Crushed Gravel Walkway

A 535′ universally accessible walkway begins at the parking loop, connects to the outdoor pavilion, and continues to the boardwalk. Several benches are located along the walkway.

pavilion - restroom

Outdoor Pavilion

The walkway passes by a 16×24 foot outdoor pavilion with six 6′ picnic tables, electricity, a Wifi connection, and a restroom. The pavilion is available for use by the community for educational classes, events, and meetings.

Beaver Hollow

Open area

The large open area is suitable for classes and staging for conservation projects. It’s at a nexus between a beaver marsh, a hardwood forest, and an aspen forest – an ideal spot for conservation trainings.

Boardwalk II

Accessible Boardwalk

An 1,116′ fully accessible boardwalk travels above an abandoned narrow gauge railroad grade that beavers have used as a dam site. Benches are located about every 100′ along the walk.

Viewing Platform

Wildlife Viewing Platforms

There are three 8’x12′ viewing platforms along the 1,116′ of boardwalk, which feature 7′ long benches and smaller corner benches for seating. Two platforms are directly across from an active great blue heron rookery, and the third is along a beaver pond.

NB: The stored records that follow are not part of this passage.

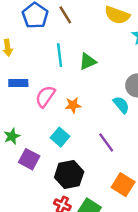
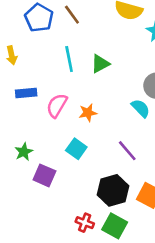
black hexagon: (69, 174) -> (113, 190), moved

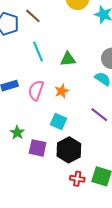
green triangle: (100, 64) -> (68, 59), moved, turned 35
black hexagon: (113, 190) -> (69, 150), moved

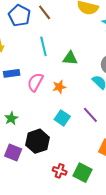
cyan square: (58, 121) -> (62, 118), moved
purple square: (38, 148) -> (13, 152), moved
black hexagon: (69, 150) -> (38, 141), moved

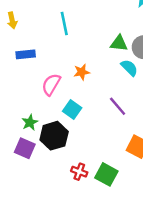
green triangle: (70, 58) -> (119, 43), moved
pink semicircle: (35, 82) -> (51, 84), moved
green star: (11, 118) -> (30, 122), moved
cyan square: (62, 118) -> (72, 109), moved

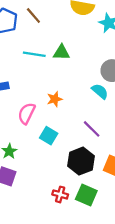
cyan line: (64, 23) -> (34, 54), turned -65
green triangle: (119, 43) -> (61, 52), moved
black hexagon: (54, 136) -> (81, 161), moved

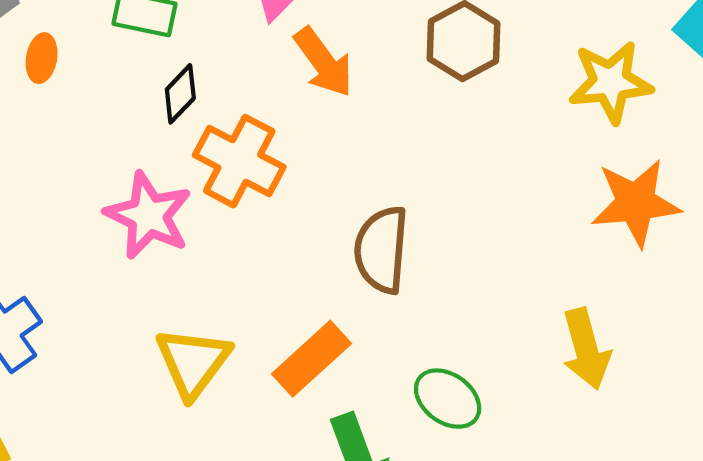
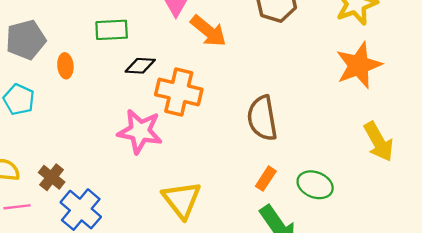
black diamond: (180, 94) -> (140, 66), turned 64
orange star: (636, 203) -> (359, 65), moved
orange rectangle: (311, 359) -> (266, 179), moved, size x0.6

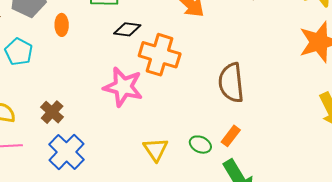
brown cross: (52, 177) -> (52, 112), moved
green ellipse: (315, 185) -> (200, 145), moved, size x0.7
yellow triangle: (182, 200) -> (156, 149), size x0.7

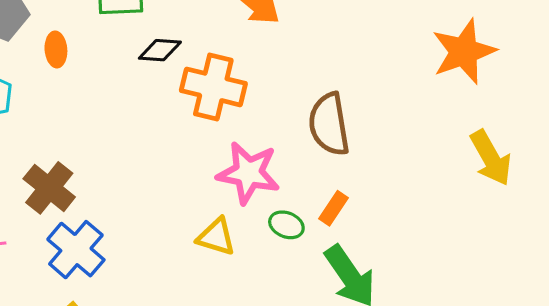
pink star: (123, 87) -> (248, 173), moved
brown cross: (52, 112) -> (49, 188), size x1.4
yellow triangle: (156, 149) -> (216, 237), turned -36

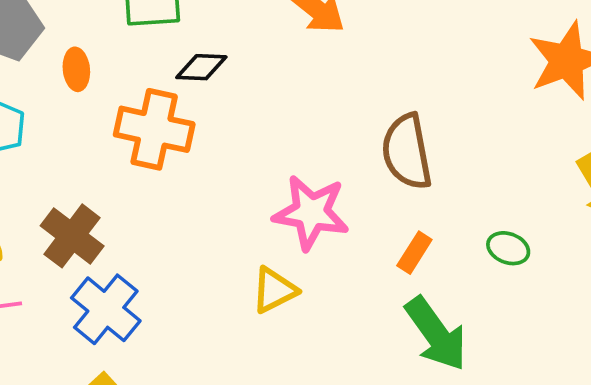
orange cross: (213, 87) -> (154, 129), moved
green ellipse: (286, 225) -> (508, 248), moved
yellow triangle: (216, 237) -> (274, 290), turned -42

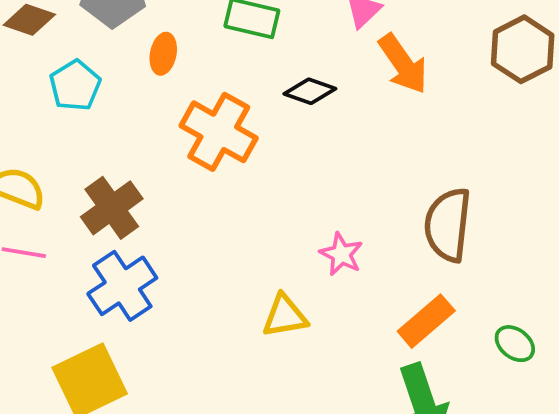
black diamond: (201, 67) -> (310, 91), moved
pink star: (311, 212) -> (341, 254), size x0.6
orange rectangle: (414, 253) -> (426, 321), size x1.4

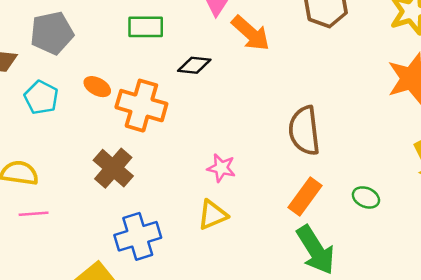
orange ellipse: (163, 54) -> (97, 87), moved, turned -60
brown cross: (112, 208) -> (113, 168), moved
pink star: (341, 254) -> (221, 168), moved
blue cross: (122, 286) -> (138, 236), moved, turned 30

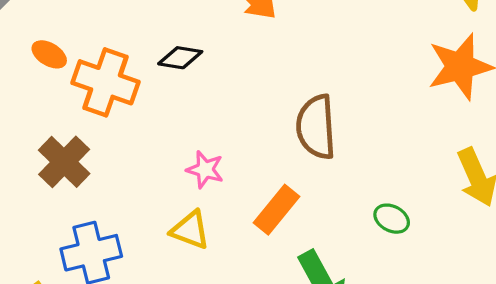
black diamond: (194, 65) -> (180, 58), moved
orange rectangle: (305, 196) -> (276, 210), moved
yellow triangle: (213, 215) -> (190, 230), turned 40

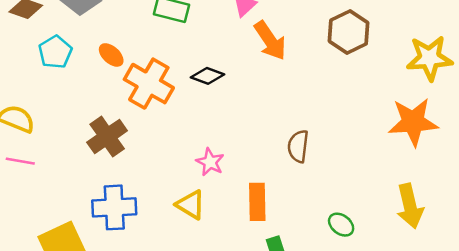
brown semicircle: (316, 127) -> (298, 146), size x0.7
orange rectangle: (276, 210) -> (257, 202), turned -51

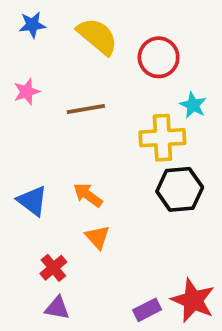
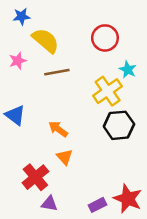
yellow semicircle: (97, 36) -> (46, 40), moved
yellow cross: (162, 138) -> (108, 91), turned -32
blue triangle: (32, 201) -> (15, 115), moved
red cross: (53, 268) -> (35, 177), size x1.5
purple triangle: (57, 308) -> (49, 204), moved

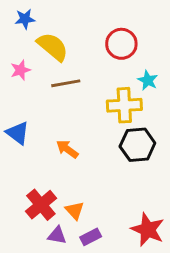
yellow cross: (108, 91) -> (124, 105), turned 32
orange triangle: (64, 157) -> (75, 211), moved
purple rectangle: (97, 205) -> (91, 237), moved

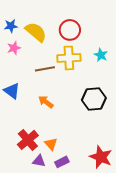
blue star: (25, 19) -> (11, 26), moved
red circle: (121, 44) -> (70, 30), moved
brown line: (66, 83) -> (45, 69), moved
yellow cross: (124, 105) -> (69, 58), moved

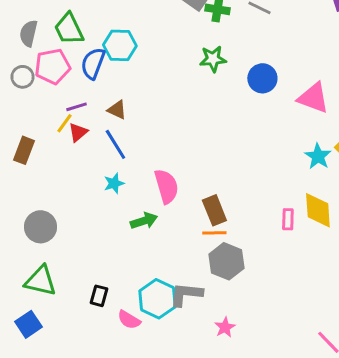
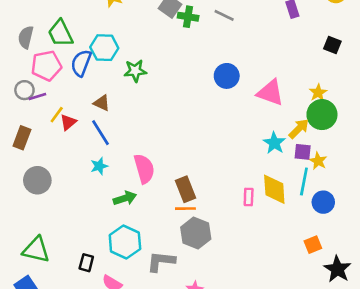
green star: (213, 59) -> (135, 71), moved
gray circle: (23, 77) -> (24, 90), moved
purple line: (76, 107) -> (37, 97), moved
gray circle: (41, 227) -> (37, 180), moved
cyan hexagon: (157, 299) -> (125, 242), moved

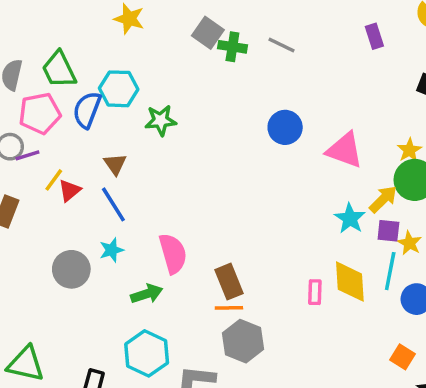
brown triangle: (102, 103) -> (115, 164), turned 30
gray circle: (37, 180) -> (71, 269), moved
orange square: (313, 245) -> (402, 357), turned -36

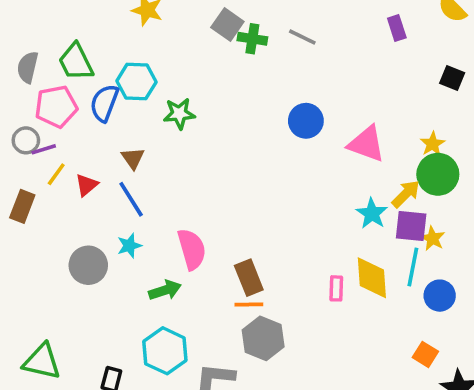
yellow line: (54, 180) -> (56, 174), moved
purple square: (388, 231) -> (411, 226), size x1.4

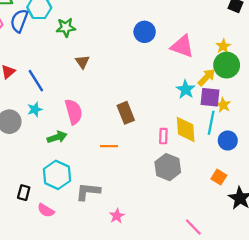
brown triangle: (133, 158) -> (82, 62), moved
brown rectangle: (249, 278) -> (126, 113), moved
gray hexagon: (263, 338) -> (168, 167), moved

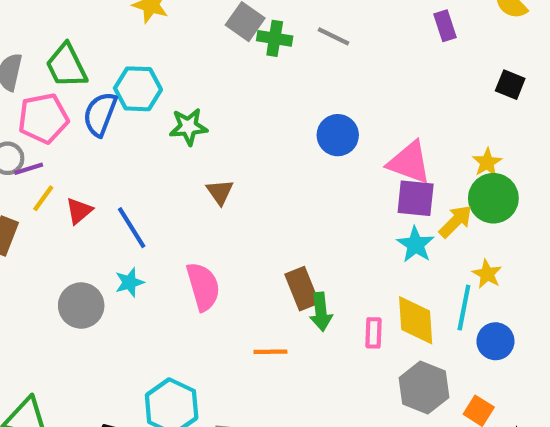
purple square: (210, 97) -> (416, 198), moved
green arrow: (57, 137) -> (321, 312), moved, turned 102
gray hexagon: (168, 167) -> (424, 388), moved

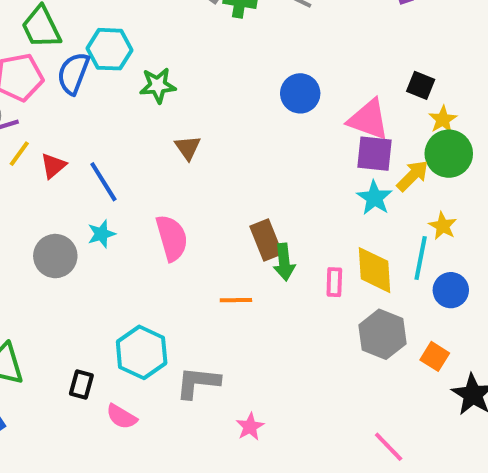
black square: (510, 85) -> (421, 85), moved

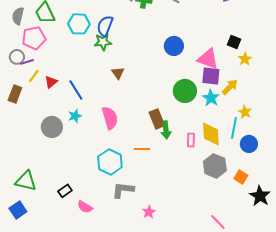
blue semicircle: (73, 73) -> (105, 26), moved
green circle: (449, 154) -> (185, 91), moved
cyan hexagon: (142, 352) -> (110, 162), moved
black rectangle: (81, 385) -> (65, 191), turned 40

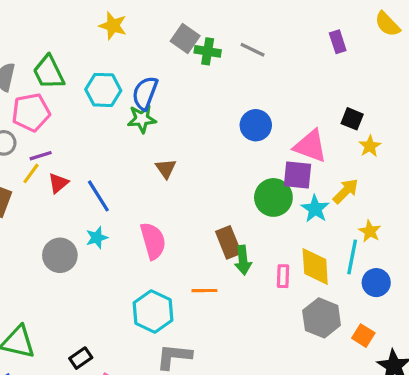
purple line: (27, 62) -> (41, 156), moved
purple square: (211, 76) -> (298, 175), moved

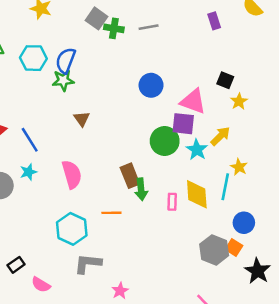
gray line: (253, 50) -> (149, 27), turned -36
blue circle: (376, 283) -> (244, 223), moved
gray hexagon: (322, 318) -> (214, 250), moved

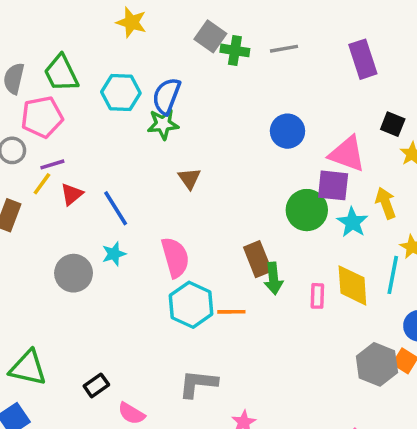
purple rectangle: (214, 21) -> (363, 59), moved, size x1.5
yellow arrow: (220, 136) -> (386, 203), turned -65
cyan hexagon: (72, 229) -> (191, 305), moved

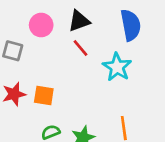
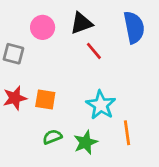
red line: (80, 48) -> (94, 51), moved
cyan star: (117, 67) -> (101, 105), moved

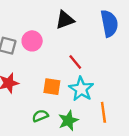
pink circle: (43, 27) -> (32, 41), moved
red line: (94, 51) -> (75, 62), moved
orange square: (45, 99) -> (52, 87), moved

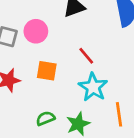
orange square: (52, 87) -> (47, 71), moved

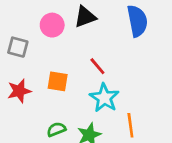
pink circle: (36, 31) -> (52, 25), moved

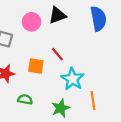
red line: (97, 66) -> (57, 54), moved
green semicircle: (56, 129) -> (25, 99), moved, turned 32

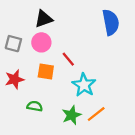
black triangle: (57, 15) -> (44, 19), moved
pink circle: (32, 22) -> (41, 42), moved
orange line: (93, 101) -> (96, 114), moved, turned 60

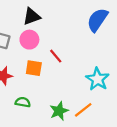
blue semicircle: (111, 22) -> (97, 20), turned -135
cyan star: (84, 85) -> (97, 79), moved

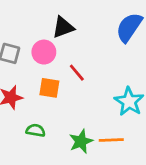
black triangle: (32, 17) -> (63, 27), moved
orange line: (83, 110) -> (111, 140), turned 36

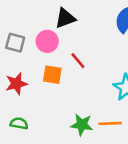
green semicircle: (36, 130) -> (19, 123), moved
green star: (81, 141) -> (82, 125), turned 30

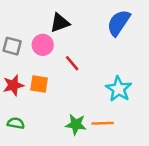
orange square: (52, 75) -> (39, 84), moved

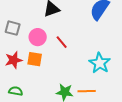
pink circle: (43, 45) -> (38, 37), moved

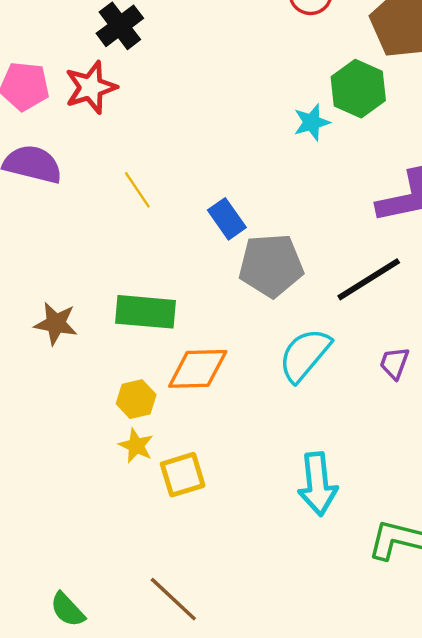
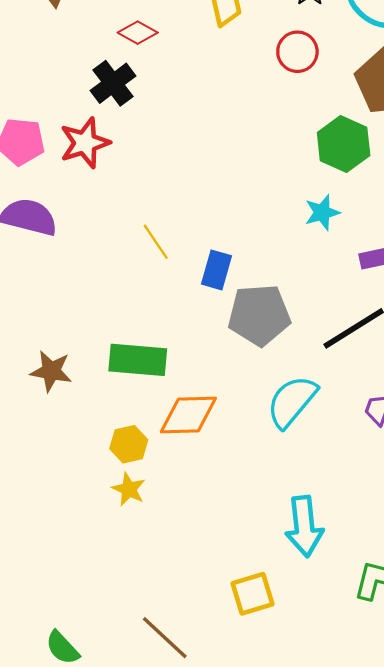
cyan star: (312, 122) -> (322, 213), moved
yellow line: (137, 190) -> (156, 242), moved
blue rectangle: (227, 219) -> (216, 270), turned 51
yellow square: (183, 475) -> (252, 594), moved

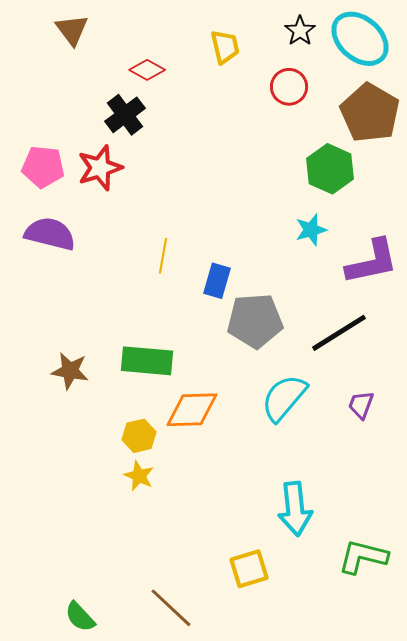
yellow line: (156, 242) -> (163, 256), turned 44

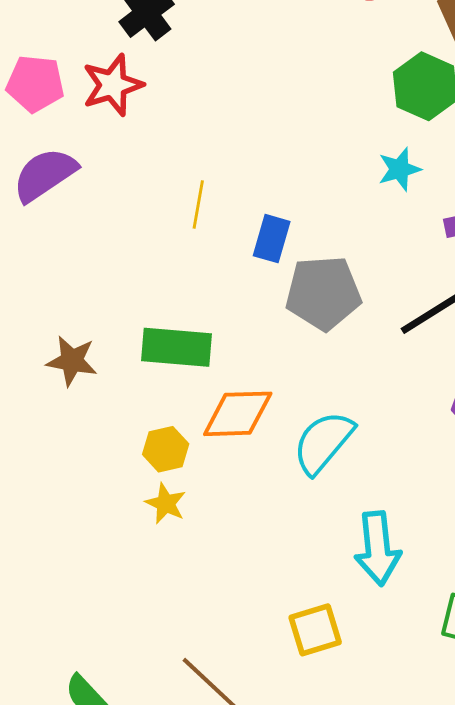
purple semicircle: (50, 234) -> (45, 175), turned -48
cyan semicircle: (284, 398) -> (323, 442), moved

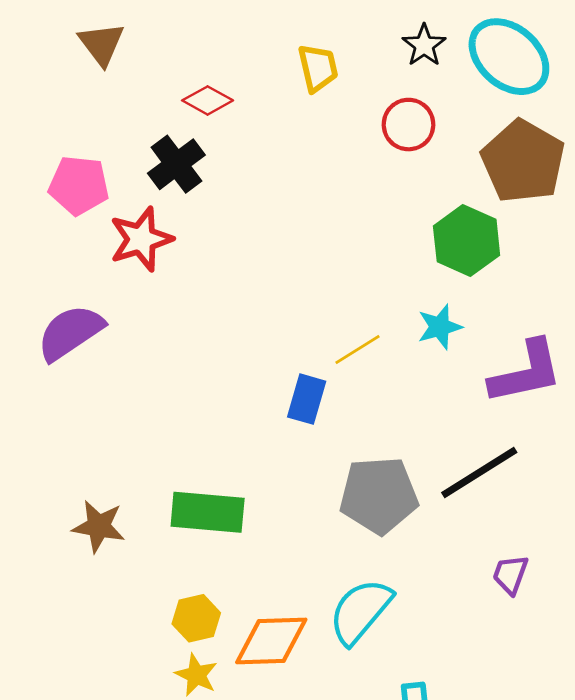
pink pentagon: (35, 84) -> (79, 185), moved
yellow line: (198, 205) -> (358, 350), moved, turned 48
gray pentagon: (323, 293) -> (379, 495), moved
orange diamond: (238, 414) -> (271, 641), moved

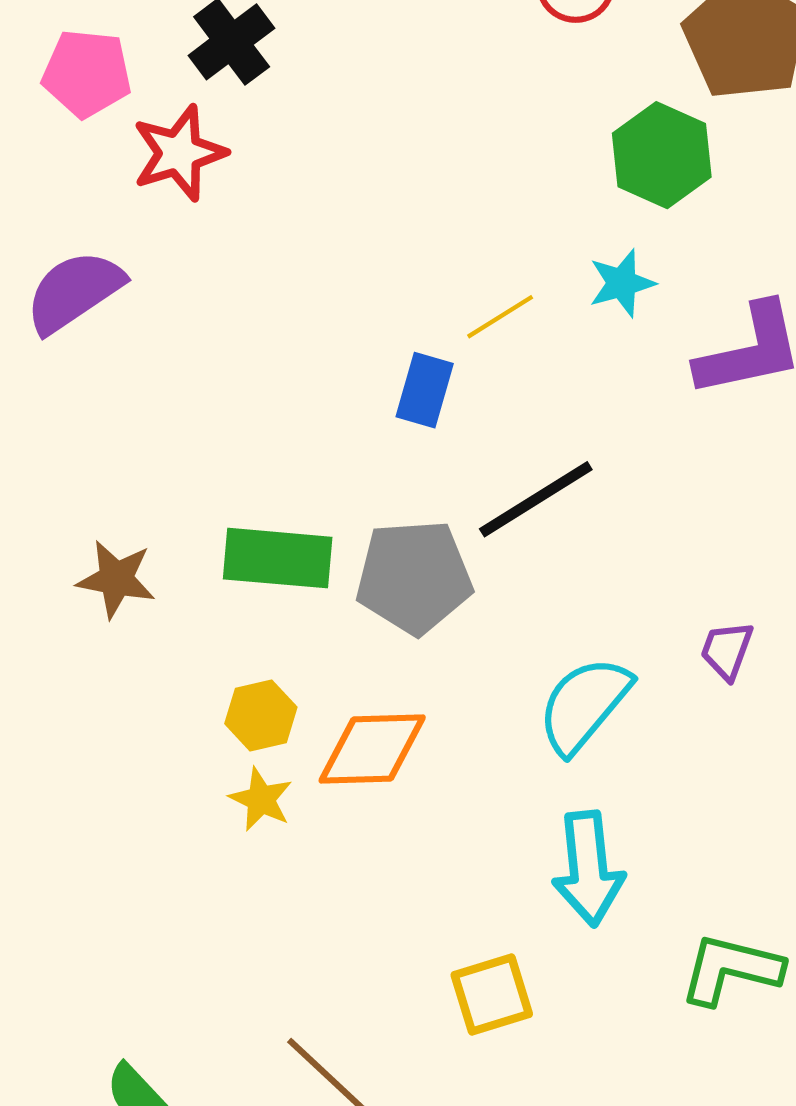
black line: (479, 473) -> (536, 499), moved
gray pentagon: (379, 495) -> (414, 577), moved
cyan semicircle: (360, 611) -> (584, 705), moved

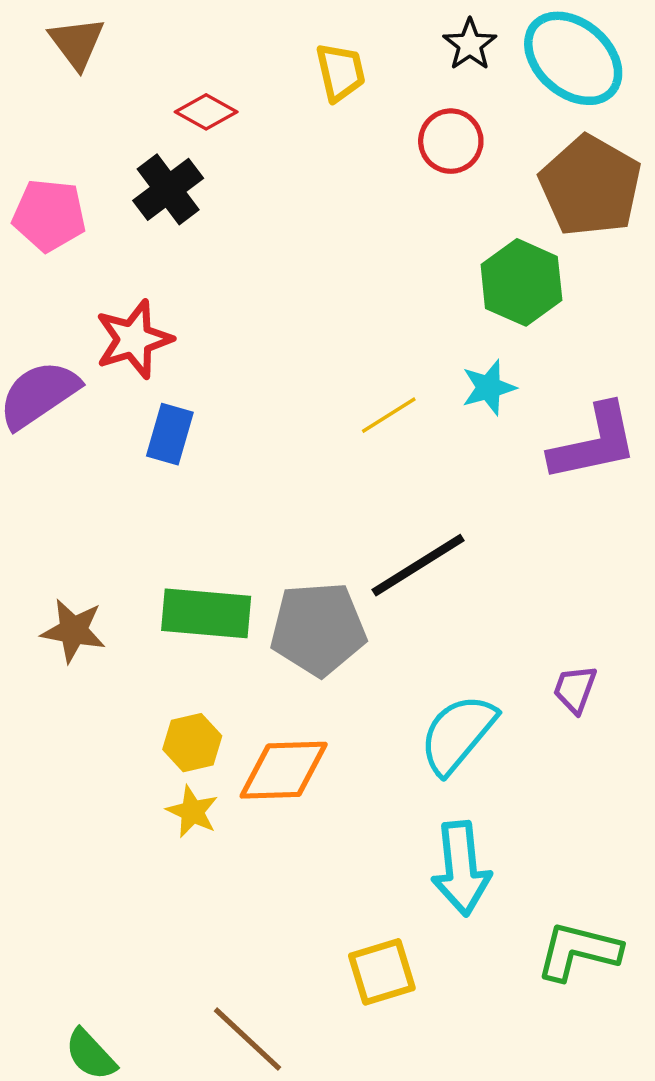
red star: (179, 153) -> (134, 339), moved
blue rectangle: (425, 390) -> (170, 434), moved

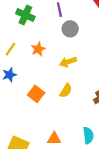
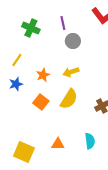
orange star: (38, 49) -> (43, 75), moved
yellow semicircle: (66, 91) -> (69, 99), size x1.5

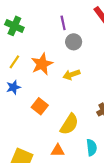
green cross: (31, 28) -> (14, 26), moved
orange star: (43, 75) -> (42, 64), moved, size x1.5
yellow semicircle: (69, 99) -> (69, 124), moved

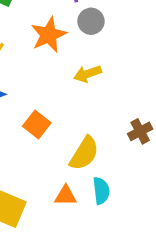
orange star: (42, 64) -> (49, 35), moved
cyan semicircle: (92, 147) -> (101, 191), moved

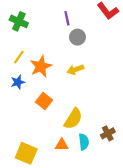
orange star: (49, 35) -> (41, 66), moved
brown cross: (140, 131) -> (108, 133), moved

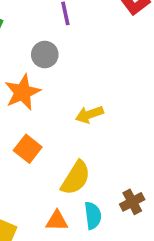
gray circle: (77, 37) -> (45, 55), moved
yellow arrow: (75, 70) -> (89, 114), moved

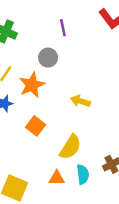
yellow arrow: (89, 114) -> (80, 101), turned 36

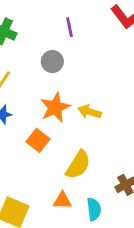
orange star: (32, 85) -> (55, 107), moved
cyan semicircle: (83, 174) -> (94, 209), moved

What We’re Working On at Beaver Hollow

Site enhancements planned for Beaver Hollow include the installation of additional interpretive signage. We are currently engaging our members in stewardship projects, such as underplanting trees in the wetland forest, planting native shrubs and flowers in open areas, and building additional wood duck nest boxes and installing them in the marsh. Engaging students and community members in educational classes and stewardship projects at Beaver Hollow is a high priority in the coming year.